Provided text>
MATERIALS AND METHODS

Study Design and Patient Selection

The BEST study prospectively enrolled consecutive adult patients undergoing EVT for an anterior cerebral circulation large-vessel occlusion (internal carotid artery or the M1 or M2 segments of the middle cerebral artery) at 12 comprehensive stroke centers across the United States from November 2017 to September 2018. We excluded from the study patients with the following conditions: 1) a known prestroke mRS score of less than 2; 2) terminal medical diagnoses such as a stage IV cancer; 3) a left ventricular assist device; or 4) a stroke in the perioperative or inpatient setting. Additional details on methods have been previously published.12 The BEST study was approved by the institutional review boards of 11 sites and was deemed exempt by 1 site, and informed consent was waived. The results presented here are a prespecified secondary analysis of the BEST study. The data that support the findings of this study are available from the corresponding author on reasonable request.

Study Variables and Covariates

The primary study variable was the severity of WMD, graded prospectively. A single physician collected data on WMD on the first CT scan at presentation for each patient using the van Swieten score (VSS), after undergoing centralized training on the grading.13 The VSS was graded on the contralateral hemisphere of the known large-vessel occlusion. This technique has been used by previous studies to avoid mislabeling the ipsilateral acute stroke-related hypodensities on the CT scan as WMD.14 Furthermore, the van Swieten method of WMD grading has been deemed comparable with other CT- and MR imaging–based grading systems.15

We collected the following variables: the ASPECTS, available from the radiology report of the first noncontrast brain CT or calculated by trained local study personnel; core and penumbra volumes automatically calculated by the RApid processing of PerfusIon and Diffusion software (RAPID; iSchemaView, Stanford, California) from the initial pre-EVT CT perfusion scan; time from last known well to final recanalization assessed as a modified TICI score (or angiogram completion if the final modified TICI was 0); and the presence of any intraparenchymal hemorrhage (ICH; excluding subarachnoid hemorrhage) on either MR imaging or CT within the 72 hours post-EVT.

Outcomes

The primary study outcome was the dichotomized 90-day mRS 0–2 (functional independence) versus 3–6. Secondary outcomes included a 90-day mRS 0–3 (ambulatory independence) versus 4–6, any ICH, symptomatic ICH (associated with a ≥4-point increase in the NIHSS score from baseline to 24 hours), a change in the mRS distribution, successful recanalization (defined as modified TICI 2b–3), and early neurologic recovery (NIHSS 0–1 or ≥8-point decrease in the NIHSS score from baseline to 24 hours).

[Dataset records]
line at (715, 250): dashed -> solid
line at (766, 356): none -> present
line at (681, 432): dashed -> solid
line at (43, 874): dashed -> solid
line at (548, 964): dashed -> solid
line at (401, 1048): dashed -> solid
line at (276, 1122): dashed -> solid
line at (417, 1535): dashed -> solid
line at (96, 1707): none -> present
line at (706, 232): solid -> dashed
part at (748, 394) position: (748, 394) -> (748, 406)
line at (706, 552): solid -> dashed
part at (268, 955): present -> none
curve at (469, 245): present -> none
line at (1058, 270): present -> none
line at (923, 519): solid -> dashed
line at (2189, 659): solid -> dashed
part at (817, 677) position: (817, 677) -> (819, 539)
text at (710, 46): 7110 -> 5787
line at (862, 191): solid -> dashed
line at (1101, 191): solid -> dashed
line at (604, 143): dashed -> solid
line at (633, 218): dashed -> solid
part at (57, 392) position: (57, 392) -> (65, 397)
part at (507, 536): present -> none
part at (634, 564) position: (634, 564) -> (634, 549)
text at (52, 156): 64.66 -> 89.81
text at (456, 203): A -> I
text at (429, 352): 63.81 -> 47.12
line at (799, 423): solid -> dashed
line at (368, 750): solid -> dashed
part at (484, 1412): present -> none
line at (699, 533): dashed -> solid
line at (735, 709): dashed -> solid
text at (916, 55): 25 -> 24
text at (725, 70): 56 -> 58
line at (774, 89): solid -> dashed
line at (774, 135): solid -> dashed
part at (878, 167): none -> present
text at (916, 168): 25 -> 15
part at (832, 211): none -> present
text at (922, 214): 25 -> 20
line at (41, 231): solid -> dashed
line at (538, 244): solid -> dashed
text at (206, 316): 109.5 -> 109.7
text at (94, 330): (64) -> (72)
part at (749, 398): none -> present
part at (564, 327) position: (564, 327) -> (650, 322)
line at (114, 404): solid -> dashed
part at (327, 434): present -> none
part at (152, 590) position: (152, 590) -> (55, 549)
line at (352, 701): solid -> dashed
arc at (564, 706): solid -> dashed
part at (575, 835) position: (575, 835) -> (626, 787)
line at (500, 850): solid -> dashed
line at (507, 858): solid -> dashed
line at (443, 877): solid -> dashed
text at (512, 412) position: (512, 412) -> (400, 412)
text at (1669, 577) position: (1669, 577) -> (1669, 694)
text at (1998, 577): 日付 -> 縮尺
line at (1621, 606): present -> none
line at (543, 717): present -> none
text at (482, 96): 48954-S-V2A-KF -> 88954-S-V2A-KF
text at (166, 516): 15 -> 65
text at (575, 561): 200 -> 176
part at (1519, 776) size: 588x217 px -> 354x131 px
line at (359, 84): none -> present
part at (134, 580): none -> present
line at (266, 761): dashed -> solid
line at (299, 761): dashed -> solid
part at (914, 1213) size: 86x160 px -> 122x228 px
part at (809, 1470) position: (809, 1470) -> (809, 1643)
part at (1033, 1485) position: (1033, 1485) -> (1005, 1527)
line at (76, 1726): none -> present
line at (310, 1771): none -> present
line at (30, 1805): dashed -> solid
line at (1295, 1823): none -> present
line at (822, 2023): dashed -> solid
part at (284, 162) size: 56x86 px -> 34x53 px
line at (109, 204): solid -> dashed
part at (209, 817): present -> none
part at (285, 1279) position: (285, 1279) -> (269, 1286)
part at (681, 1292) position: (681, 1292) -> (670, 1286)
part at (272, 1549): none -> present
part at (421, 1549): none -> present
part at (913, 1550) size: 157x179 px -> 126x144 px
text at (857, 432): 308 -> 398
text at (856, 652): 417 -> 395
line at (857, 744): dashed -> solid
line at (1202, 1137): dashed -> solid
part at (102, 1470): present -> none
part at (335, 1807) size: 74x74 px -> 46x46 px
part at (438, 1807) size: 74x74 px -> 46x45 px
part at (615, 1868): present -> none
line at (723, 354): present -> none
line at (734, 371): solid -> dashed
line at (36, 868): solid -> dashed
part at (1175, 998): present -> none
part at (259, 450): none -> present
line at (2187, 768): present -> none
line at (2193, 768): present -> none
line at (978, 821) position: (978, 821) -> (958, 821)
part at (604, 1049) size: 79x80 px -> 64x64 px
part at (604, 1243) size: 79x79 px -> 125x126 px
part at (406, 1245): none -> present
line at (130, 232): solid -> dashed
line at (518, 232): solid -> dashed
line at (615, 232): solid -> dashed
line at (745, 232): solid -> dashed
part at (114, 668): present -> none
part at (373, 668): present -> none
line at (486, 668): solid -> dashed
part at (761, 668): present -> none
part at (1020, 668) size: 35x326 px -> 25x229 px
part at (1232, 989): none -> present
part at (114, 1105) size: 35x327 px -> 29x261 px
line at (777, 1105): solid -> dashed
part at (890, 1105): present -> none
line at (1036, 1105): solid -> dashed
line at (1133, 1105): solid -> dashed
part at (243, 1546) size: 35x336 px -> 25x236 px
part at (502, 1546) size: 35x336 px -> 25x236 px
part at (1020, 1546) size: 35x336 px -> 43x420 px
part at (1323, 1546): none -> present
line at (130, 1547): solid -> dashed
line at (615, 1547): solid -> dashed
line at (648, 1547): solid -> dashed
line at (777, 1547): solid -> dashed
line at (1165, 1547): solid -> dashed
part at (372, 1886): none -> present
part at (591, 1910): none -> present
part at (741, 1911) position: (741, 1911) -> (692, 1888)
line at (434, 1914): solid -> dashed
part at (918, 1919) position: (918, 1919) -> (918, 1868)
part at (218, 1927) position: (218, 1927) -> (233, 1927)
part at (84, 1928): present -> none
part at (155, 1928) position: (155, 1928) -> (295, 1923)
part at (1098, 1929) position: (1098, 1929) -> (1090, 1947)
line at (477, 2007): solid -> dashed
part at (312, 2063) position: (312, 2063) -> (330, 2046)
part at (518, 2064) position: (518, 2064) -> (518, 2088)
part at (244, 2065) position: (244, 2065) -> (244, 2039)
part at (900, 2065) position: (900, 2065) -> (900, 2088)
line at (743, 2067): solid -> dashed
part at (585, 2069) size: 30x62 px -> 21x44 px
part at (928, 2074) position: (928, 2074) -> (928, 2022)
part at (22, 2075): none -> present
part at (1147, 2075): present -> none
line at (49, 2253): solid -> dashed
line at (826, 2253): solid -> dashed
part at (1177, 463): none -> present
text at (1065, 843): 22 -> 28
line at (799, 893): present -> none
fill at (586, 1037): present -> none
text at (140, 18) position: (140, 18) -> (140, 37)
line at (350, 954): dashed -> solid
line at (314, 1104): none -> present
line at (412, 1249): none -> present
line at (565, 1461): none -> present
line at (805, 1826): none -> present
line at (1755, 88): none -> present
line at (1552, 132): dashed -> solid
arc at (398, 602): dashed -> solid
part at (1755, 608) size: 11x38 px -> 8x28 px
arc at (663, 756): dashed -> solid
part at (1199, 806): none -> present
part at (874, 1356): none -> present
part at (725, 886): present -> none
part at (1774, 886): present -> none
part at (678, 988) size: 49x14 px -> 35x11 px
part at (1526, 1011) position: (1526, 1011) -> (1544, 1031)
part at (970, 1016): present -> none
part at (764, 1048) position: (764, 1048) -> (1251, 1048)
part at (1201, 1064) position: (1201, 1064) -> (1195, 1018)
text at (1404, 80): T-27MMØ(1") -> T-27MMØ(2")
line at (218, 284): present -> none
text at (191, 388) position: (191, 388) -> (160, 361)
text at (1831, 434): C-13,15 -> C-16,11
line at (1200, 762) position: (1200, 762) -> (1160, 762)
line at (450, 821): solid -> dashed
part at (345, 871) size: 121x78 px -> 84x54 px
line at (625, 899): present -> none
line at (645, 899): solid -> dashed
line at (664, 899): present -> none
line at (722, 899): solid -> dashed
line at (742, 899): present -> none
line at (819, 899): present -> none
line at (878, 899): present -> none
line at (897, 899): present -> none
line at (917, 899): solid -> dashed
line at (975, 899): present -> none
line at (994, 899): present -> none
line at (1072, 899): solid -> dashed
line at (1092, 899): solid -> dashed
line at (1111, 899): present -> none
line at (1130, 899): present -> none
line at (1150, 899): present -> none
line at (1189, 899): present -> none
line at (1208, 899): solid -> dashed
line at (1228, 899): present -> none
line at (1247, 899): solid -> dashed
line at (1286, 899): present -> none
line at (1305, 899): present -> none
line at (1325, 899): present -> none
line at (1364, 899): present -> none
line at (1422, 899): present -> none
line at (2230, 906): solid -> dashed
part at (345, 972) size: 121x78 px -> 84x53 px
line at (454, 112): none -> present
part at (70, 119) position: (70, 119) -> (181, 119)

Work instructions>
• A. Turn the paragraph of the stroke study methods that begins "We collected the following variables" into a short list that keeps its main facts.
• B. Write the next part of the stroke study methods, picking up right after the Outcomes paragraph.

Task responses>
• A.
- ASPECTS: taken from the radiology report of the first noncontrast brain CT, or calculated by trained local study personnel
- Core and penumbra volumes: calculated automatically by RAPID software (iSchemaView, Stanford, California) from the initial pre-EVT CT perfusion scan
- Time from last known well to final recanalization, assessed as a modified TICI score (or angiogram completion if the final modified TICI was 0)
- Any intraparenchymal hemorrhage (ICH), not counting subarachnoid hemorrhage, on MR imaging or CT within 72 hours after EVT

• B.
Statistical Analysis

The baseline characteristics between the group of patients with no-to-minimal (VSS 0–2) and moderate-to-severe (VSS 3–4) WMD were compared using a χ2 test, t test, or Mann-Whitney U test, as appropriate. Associations between WMD with outcomes were determined using logistic regression. These models were subsequently adjusted for the following covariables selected a priori: age, hypertension, initial glucose level, NIHSS score on presentation, time to recanalization, intravenous thrombolysis, ASPECTS, systolic blood pressure on admission, and successful recanalization (except when used as the dependent variable). A subgroup analysis was then undertaken on only those patients with a successful recanalization. All analyses and plots were generated using R statistical and computing software, Version 3.6 (http://www.r-project.org/). Statistical significance α was set at <.05 for all statistical analyses. All P values are 2‐sided.

RESULTS

Of the 485 patients included in BEST, 389 had WMD graded on the baseline CT scan, of whom 90-day follow-up was available for 365 (94%). A total of 74 (19%) had moderate-to-severe WMD (VSS 3–4). Table 1 outlines the baseline characteristics and outcomes according to moderate-to-severe and no-to-minimal WMD. Patients with VSS 3–4 were older and had a higher proportion with hypertension in addition to having a higher baseline blood glucose level and systolic blood pressure. The remaining baseline characteristics were not different between the 2 groups.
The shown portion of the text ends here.